Theorem: Let a_n = \mathbb{P}(X = n) be a probability distribution on \mathbb{N}. Suppose that a_{nm} = c a_n a_m for all n, m \ge 1 and some c, and further suppose that a_n is monotonically decreasing. Then a_n = \frac{1}{\zeta(s)} \left( \frac{1}{n^s} \right) for some real s > 1.

More generally, the following situation covers all the examples we have used so far. Let M be a free commutative monoid on generators p_1, p_2, ..., and let \phi : M \to \mathbb{R} be a homomorphism. Let a_m = \mathbb{P}(X = m) be a probability distribution on M. Suppose that a_{nm} = c a_n a_m for all n, m \in M and some c, and further suppose that if \phi(n) \ge \phi(m) then a_n \le a_m. Then a_m = \frac{1}{\zeta_M(s)} e^{-\phi(m) s} for some s such that the zeta function

\displaystyle \zeta_M(s) = \sum_{m \in M} e^{-\phi(m) s}

converges. Moreover, \zeta_M(s) has the Euler product

\displaystyle \zeta_M(s) = \prod_{i=1}^{\infty} \frac{1}{1 - e^{- \phi(p_i) s}}.

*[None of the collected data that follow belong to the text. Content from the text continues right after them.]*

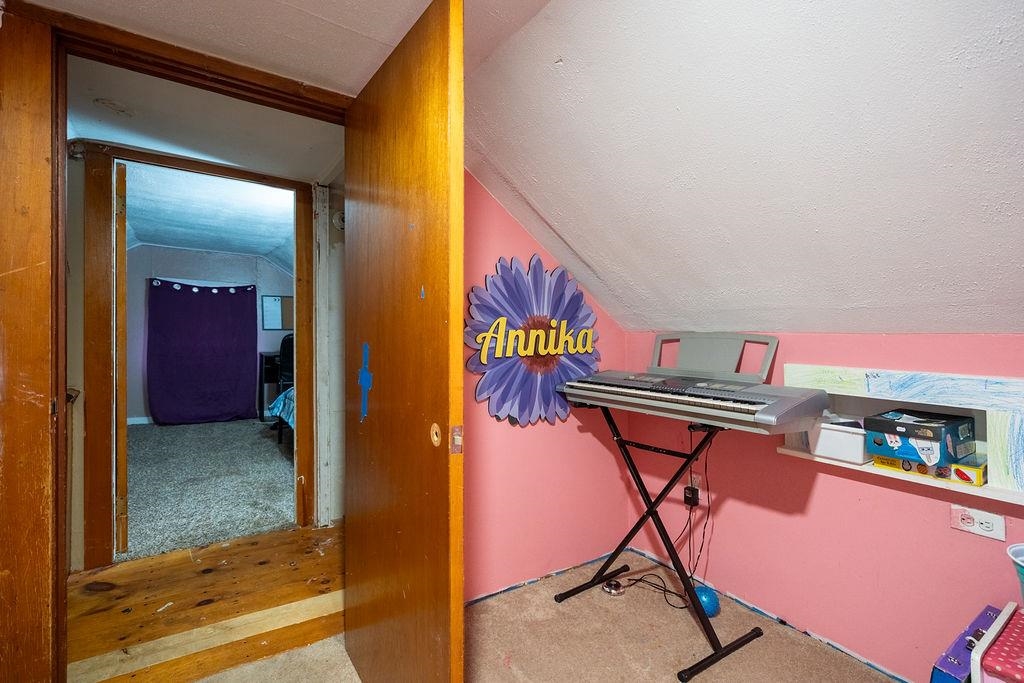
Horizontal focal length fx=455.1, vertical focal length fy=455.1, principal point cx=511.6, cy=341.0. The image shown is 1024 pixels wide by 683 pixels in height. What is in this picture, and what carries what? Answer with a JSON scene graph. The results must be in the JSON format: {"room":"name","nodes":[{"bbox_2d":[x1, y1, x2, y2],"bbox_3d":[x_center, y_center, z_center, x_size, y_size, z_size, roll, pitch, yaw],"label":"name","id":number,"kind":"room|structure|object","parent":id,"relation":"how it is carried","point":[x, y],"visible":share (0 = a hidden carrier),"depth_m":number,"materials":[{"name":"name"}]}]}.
{"room":"bedroom","nodes":[
{"label":"bedroom","id":0,"kind":"room"},
{"bbox_2d":[66,58,343,182],"bbox_3d":[-1.361,-1.064,2.102,1.528,0.109,1.446,0,0,-34],"label":"hallway ceiling","id":1,"kind":"structure","parent":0,"point":[125,140],"depth_m":2.15,"materials":[{"name":"white paint"}]},
{"bbox_2d":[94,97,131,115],"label":"stain","id":2,"kind":"object","parent":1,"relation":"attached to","point":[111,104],"visible":0.98,"depth_m":1.97,"materials":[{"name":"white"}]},
{"bbox_2d":[68,521,344,682],"bbox_3d":[-1.383,1.222,2.234,2.335,0.128,1.236,0,0,-34],"label":"hallway floor","id":3,"kind":"structure","parent":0,"point":[187,562],"depth_m":2.07,"materials":[{"name":"brown wood"}]},
{"bbox_2d":[120,163,295,268],"bbox_3d":[-3.022,-1.247,4.634,2.847,0.125,4.184,0,0,-34],"label":"bedroom ceiling","id":4,"kind":"structure","parent":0,"point":[261,251],"depth_m":4.36,"materials":[{"name":"paint"}]},
{"bbox_2d":[124,242,292,424],"bbox_3d":[-4.146,-0.113,6.283,3.257,2.429,0.127,0,0,-34],"label":"bedroom wall","id":5,"kind":"structure","parent":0,"point":[199,255],"depth_m":6.03,"materials":[{"name":"paint"}]},
{"bbox_2d":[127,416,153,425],"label":"baseboard","id":6,"kind":"structure","parent":5,"relation":"attached to","point":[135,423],"depth_m":5.84,"materials":[{"name":"white paint"}]},
{"bbox_2d":[146,279,258,426],"bbox_3d":[-4.072,0.126,6.054,1.224,1.942,0.116,0,0,-34],"label":"purple curtain","id":7,"kind":"object","parent":5,"relation":"attached to","point":[215,397],"visible":0.97,"depth_m":6.01,"materials":[{"name":"fabric"}]},
{"bbox_2d":[261,295,293,330],"bbox_3d":[-3.312,-0.401,6.510,0.447,0.489,0.032,0,0,-34],"label":"memo board","id":8,"kind":"object","parent":5,"relation":"attached to","point":[283,325],"visible":0.83,"depth_m":6.47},
{"bbox_2d":[123,417,296,560],"bbox_3d":[-2.832,1.153,4.446,3.620,0.083,4.257,0,0,-34],"label":"carpet floor","id":9,"kind":"structure","parent":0,"point":[165,437],"depth_m":3.58,"materials":[{"name":"grey carpet"}]},
{"bbox_2d":[258,350,287,420],"bbox_3d":[-3.047,0.619,6.410,0.833,0.907,0.506,0,0,-34],"label":"desk","id":10,"kind":"object","parent":9,"relation":"on","point":[267,381],"visible":0.36,"depth_m":6.10,"materials":[{"name":"black wood"}]},
{"bbox_2d":[268,387,294,445],"bbox_3d":[-1.481,0.603,4.828,1.851,0.990,1.718,0,0,-34],"label":"bed","id":11,"kind":"object","parent":9,"relation":"on","point":[279,399],"visible":0.09,"depth_m":4.56,"materials":[{"name":"blue"}]},
{"bbox_2d":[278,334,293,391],"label":"office chair","id":12,"kind":"object","parent":9,"relation":"on","point":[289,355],"visible":0.29,"depth_m":5.53,"materials":[{"name":"black"}]},
{"bbox_2d":[23,0,552,93],"bbox_3d":[-0.294,-1.014,0.395,2.142,0.118,3.269,0,0,-34],"label":"ceiling","id":13,"kind":"structure","parent":0,"point":[393,44],"depth_m":1.41,"materials":[{"name":"white paint"}]},
{"bbox_2d":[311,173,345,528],"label":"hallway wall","id":14,"kind":"structure","parent":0,"point":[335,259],"depth_m":2.88,"materials":[{"name":"white paint"}]},
{"bbox_2d":[76,138,320,573],"bbox_3d":[-1.761,0.093,2.657,1.201,2.181,0.157,0,0,-34],"label":"hallway door frame","id":15,"kind":"structure","parent":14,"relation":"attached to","point":[143,156],"depth_m":2.40,"materials":[{"name":"brown wood"}]},
{"bbox_2d":[113,160,128,552],"bbox_3d":[-2.315,0.110,2.725,0.060,2.097,0.833,0,0,-39],"label":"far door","id":16,"kind":"structure","parent":15,"relation":"attached to","point":[123,449],"depth_m":2.40,"materials":[{"name":"brown wood"}]},
{"bbox_2d":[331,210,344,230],"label":"smoke detector","id":17,"kind":"object","parent":14,"relation":"attached to","point":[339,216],"visible":0.66,"depth_m":2.80,"materials":[{"name":"white"}]},
{"bbox_2d":[184,548,897,682],"bbox_3d":[0.142,1.265,0.617,3.553,0.098,3.728,0,0,-34],"label":"carpet floor","id":18,"kind":"structure","parent":0,"point":[251,668],"depth_m":1.82,"materials":[{"name":"beige carpet"}]},
{"bbox_2d":[602,579,625,595],"bbox_3d":[0.494,1.195,2.216,0.102,0.044,0.099,0,0,-34],"label":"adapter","id":19,"kind":"object","parent":18,"relation":"on","point":[610,588],"visible":0.93,"depth_m":2.19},
{"bbox_2d":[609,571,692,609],"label":"cable","id":20,"kind":"object","parent":18,"relation":"on","point":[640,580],"visible":0.75,"depth_m":2.21,"materials":[{"name":"black plastic"}]},
{"bbox_2d":[553,408,764,682],"bbox_3d":[0.629,0.778,2.020,0.520,0.890,0.734,0,0,-34],"label":"keyboard stand","id":21,"kind":"object","parent":18,"relation":"on","point":[668,486],"visible":0.86,"depth_m":1.93,"materials":[{"name":"black metal"}]},
{"bbox_2d":[557,367,829,434],"bbox_3d":[0.708,0.223,1.971,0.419,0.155,0.976,0,0,-34],"label":"electronic keyboard","id":22,"kind":"object","parent":21,"relation":"on","point":[642,393],"visible":0.99,"depth_m":1.79,"materials":[{"name":"plastic"}]},
{"bbox_2d":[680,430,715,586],"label":"power cord","id":23,"kind":"object","parent":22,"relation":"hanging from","point":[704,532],"visible":0.82,"depth_m":2.14,"materials":[{"name":"black plastic"}]},
{"bbox_2d":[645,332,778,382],"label":"music stand","id":24,"kind":"object","parent":22,"relation":"attached to","point":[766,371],"visible":0.95,"depth_m":2.08,"materials":[{"name":"plastic"}]},
{"bbox_2d":[693,584,719,617],"bbox_3d":[0.847,1.152,2.019,0.122,0.124,0.121,0,0,-18],"label":"blue ball","id":25,"kind":"object","parent":18,"relation":"on","point":[710,600],"visible":0.67,"depth_m":1.98,"materials":[{"name":"blue plastic"}]},
{"bbox_2d":[931,603,1010,682],"bbox_3d":[1.420,1.041,1.338,0.415,0.338,0.150,0,0,-34],"label":"purple box","id":26,"kind":"object","parent":18,"relation":"on","point":[952,654],"visible":0.8,"depth_m":1.33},
{"bbox_2d":[970,603,1023,682],"bbox_3d":[1.464,0.988,1.065,0.423,0.461,0.545,0,0,-34],"label":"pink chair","id":27,"kind":"object","parent":18,"relation":"on","point":[976,658],"visible":0.94,"depth_m":1.18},
{"bbox_2d":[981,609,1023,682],"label":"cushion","id":28,"kind":"object","parent":27,"relation":"on","point":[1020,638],"visible":0.97,"depth_m":1.15,"materials":[{"name":"pink fabric"}]},
{"bbox_2d":[1007,543,1023,601],"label":"cup","id":29,"kind":"object","parent":27,"relation":"on","point":[1016,556],"visible":1,"depth_m":1.25,"materials":[{"name":"blue plastic"}]},
{"bbox_2d":[464,176,632,600],"bbox_3d":[-0.251,0.097,2.088,2.341,2.277,0.134,0,0,-34],"label":"left wall","id":30,"kind":"structure","parent":0,"point":[495,214],"depth_m":2.26,"materials":[{"name":"pink paint"}]},
{"bbox_2d":[0,0,347,682],"bbox_3d":[-1.052,0.133,1.611,1.162,2.210,0.198,0,0,-34],"label":"door frame","id":31,"kind":"structure","parent":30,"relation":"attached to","point":[39,255],"depth_m":1.29,"materials":[{"name":"brown wood"}]},
{"bbox_2d":[345,0,465,682],"bbox_3d":[-0.373,0.151,1.447,0.099,2.076,0.862,0,0,-34],"label":"wooden door","id":32,"kind":"structure","parent":31,"relation":"attached to","point":[445,52],"depth_m":1.28,"materials":[{"name":"brown wood"}]},
{"bbox_2d":[358,342,372,420],"bbox_3d":[-0.505,0.141,1.570,0.011,0.269,0.114,0,0,-34],"label":"blue tape","id":33,"kind":"object","parent":32,"relation":"attached to","point":[363,371],"visible":0.98,"depth_m":1.57,"materials":[{"name":"blue"}]},
{"bbox_2d":[463,252,599,428],"bbox_3d":[0.138,-0.001,2.270,0.841,0.867,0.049,0,0,-34],"label":"sign","id":34,"kind":"object","parent":30,"relation":"attached to","point":[499,407],"visible":0.97,"depth_m":2.22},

Recall that in the statistical-mechanical interpretation, we are looking at a system whose states are finite collections of particles of types p_1, p_2, ... and whose energies are given by \phi(p_i); then the above is just the partition function. In the special case of the zeta function of a Dedekind abstract number ring, M = M_R is the commutative monoid of nonzero ideals of R under multiplication, which is free on the prime ideals by unique factorization, and \phi(I) = \log N(I). In the special case of the dynamical zeta function of an invertible map f : X \to X, M = M_X is the free commutative monoid on orbits of f (equivalently, the invariant submonoid of the free commutative monoid on X), and \phi(P) = \log |P|, where |P| is the number of points in P.